# Is it really 9 days since anyone posted ?



## johnandjen1 (Apr 22, 2010)

or have I got the wrong settings for the ‘new’ layout? John


----------



## nhowarth (Dec 6, 2017)

The forum's been very quiet sine they implemented the new layout


----------



## Shotokan101 (Mar 29, 2019)

The fact that the sort order on the main page doesn't seem to work properly probably doesn't help......

Jim


----------



## David_&_Letitia (Jul 8, 2012)

I’m not a fan of the new layout. I believe the old adage of “if it isn’t broken, don’t fix it.”


----------



## Shotokan101 (Mar 29, 2019)

David_&_Letitia said:


> I’m not a fan of the new layout. I believe the old adage of “if it isn’t broken, don’t fix it.”


It was extremely "dated" - but the new look is horrendous


----------



## haymarket (May 23, 2010)

What you need to do:
a) Mark each statement about the forum thread on the new layout as yes or no. Support each verdict with the deciding words from the thread, quoted exactly. (i) Shotokan101 says the sort order on the main page seems to work properly. (ii) David_&_Letitia is a fan of the new layout. (iii) Shotokan101 calls the new look horrendous.
b) Give every distinct username that heads a post in the forum thread on the new layout.
c) Write the next part of the forum thread about the new layout, picking up after its last line.
The records have nothing to do with this.

Exercise data:

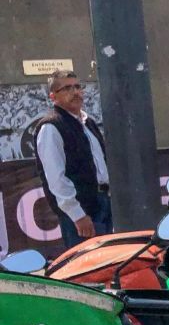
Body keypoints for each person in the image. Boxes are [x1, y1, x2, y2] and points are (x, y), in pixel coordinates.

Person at [34, 70, 111, 249]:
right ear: (53, 96)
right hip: (81, 212)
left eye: (77, 86)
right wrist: (77, 215)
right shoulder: (51, 127)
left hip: (103, 204)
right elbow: (56, 178)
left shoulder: (88, 123)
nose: (75, 92)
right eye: (67, 88)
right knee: (87, 270)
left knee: (107, 267)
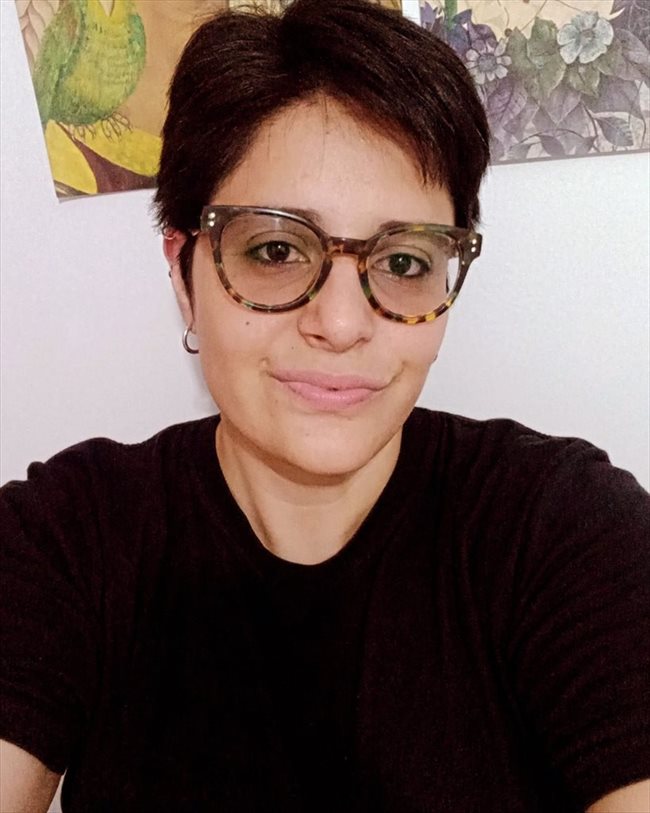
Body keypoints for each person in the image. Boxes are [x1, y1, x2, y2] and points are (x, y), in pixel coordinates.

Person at [1, 0, 649, 811]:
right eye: (275, 249)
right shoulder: (67, 538)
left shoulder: (563, 527)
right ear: (185, 276)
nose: (341, 324)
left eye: (404, 261)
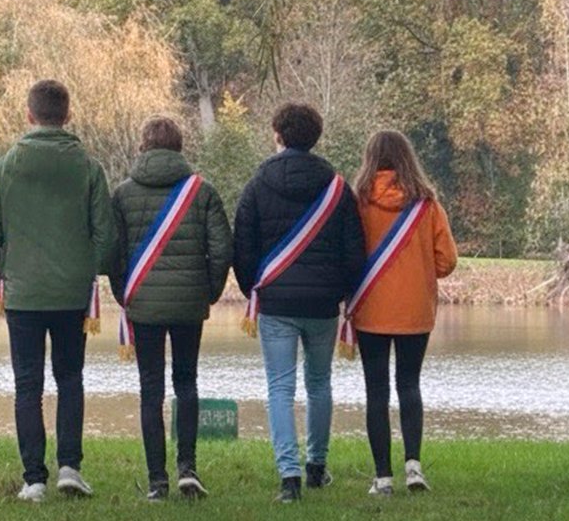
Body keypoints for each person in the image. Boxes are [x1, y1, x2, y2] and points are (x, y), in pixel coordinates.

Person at [0, 80, 118, 502]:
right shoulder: (88, 167)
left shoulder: (7, 165)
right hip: (72, 293)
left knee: (28, 384)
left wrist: (4, 271)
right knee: (70, 378)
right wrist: (87, 271)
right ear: (67, 115)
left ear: (29, 114)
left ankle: (34, 478)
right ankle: (70, 466)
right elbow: (106, 236)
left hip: (23, 293)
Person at [231, 103, 366, 504]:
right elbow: (354, 252)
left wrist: (255, 290)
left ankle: (288, 476)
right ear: (315, 137)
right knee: (319, 383)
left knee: (280, 388)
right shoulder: (337, 189)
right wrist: (339, 291)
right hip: (323, 303)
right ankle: (316, 467)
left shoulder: (257, 184)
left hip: (276, 302)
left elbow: (243, 247)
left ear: (278, 134)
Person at [106, 117, 232, 501]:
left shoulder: (123, 194)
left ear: (143, 146)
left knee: (151, 390)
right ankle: (187, 469)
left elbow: (113, 253)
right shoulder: (202, 191)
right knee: (186, 383)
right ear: (179, 146)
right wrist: (208, 293)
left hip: (143, 303)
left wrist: (124, 295)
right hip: (189, 303)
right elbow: (222, 249)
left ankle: (157, 481)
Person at [347, 130, 458, 496]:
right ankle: (413, 466)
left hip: (371, 311)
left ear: (370, 159)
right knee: (409, 385)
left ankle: (383, 477)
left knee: (376, 391)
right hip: (415, 311)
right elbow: (447, 261)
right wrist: (420, 269)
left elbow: (348, 254)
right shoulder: (427, 205)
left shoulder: (359, 203)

Expected outputs:
a)
(i) No: "The fact that the sort order on the main page doesn't seem to work properly probably doesn't help"
(ii) No: "I’m not a fan of the new layout."
(iii) Yes: "the new look is horrendous"

b) johnandjen1, nhowarth, Shotokan101, David_&_Letitia, haymarket

c)
Don’t like this I can’t navigate this new layout.


----------



## Veronica (Apr 5, 2008)

This new layout is certainly having a negative impact on the number of posts.


----------



## Shotokan101 (Mar 29, 2019)

Veronica said:


> This new layout is certainly having a negative impact on the number of posts.


Presume this is across all areas and countries Veronica?

Jim


----------



## aj2703 (Apr 21, 2012)

I think it's ok. You lot are just too set in your ways. You'll adjust in time and get used to it.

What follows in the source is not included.